To call capital investment the source of productivity is one in a million reasons why our religion of economics must be redefined. Capital may at best be a catalyst. Cause and consequence confounded.
It is not. To call capital investment the source of productivity is merely one testament to the foolishness of classical economics and its many derivatives. There are plenty of other ways in which I debunk our prevailing religion of economics. Our economics of today is soup in a cauldron full of the depravity of reason, stemming from a systematic confounding of consequence and cause—the reason why I call our current economics voodoo science.
The real cause of improved productivity is the belief of an entrepreneur to be able to enhance the evolution of mankind by expanding the fringe of human ingenuity and capacity.
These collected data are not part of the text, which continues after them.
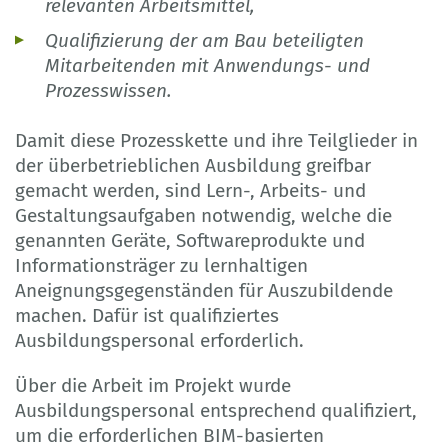
relevanten Arbeitsmittel,
Qualifizierung der am Bau beteiligten
Mitarbeitenden mit Anwendungs- und
Prozesswissen.
Damit diese Prozesskette und ihre Teilglieder in
der überbetrieblichen Ausbildung greifbar
gemacht werden, sind Lern-, Arbeits- und
Gestaltungsaufgaben notwendig, welche die
genannten Geräte, Softwareprodukte und
Informationsträger zu lernhaltigen
Aneignungsgegenständen für Auszubildende
machen. Dafür ist qualifiziertes
Ausbildungspersonal erforderlich.
Über die Arbeit im Projekt wurde
Ausbildungspersonal entsprechend qualifiziert,
um die erforderlichen BIM-basierten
Such understanding can then be aligned with trust by investors to accelerate and monetize an expedient exploration of said belief.
There are many examples in which capital merely invests in itself by propping up valuations based on the same asset and sells the increments to the public as the last in the chain of innocent greater-fools. I will share examples in my upcoming video series. Hence the deployment of capital alone is not at all a testament to increased productivity. Capital can be an excellent source of productivity when it is properly applied to the pursuit of evolutionary value.
Innovation is the source of productivity, but not all kinds of innovation are. Only innovation that promulgates a plurality of freedom to strengthen the evolution of humanity can produce renewable productivity to carry a proxy of sustainable value.
And that is where we currently must hold Silicon Valley’s feet to the fire, as its output has become a pageantry of positivity. In most cases delivering quite the opposite of its preached intent, with evolutionary value not by a long shot living up to its lofty valuations.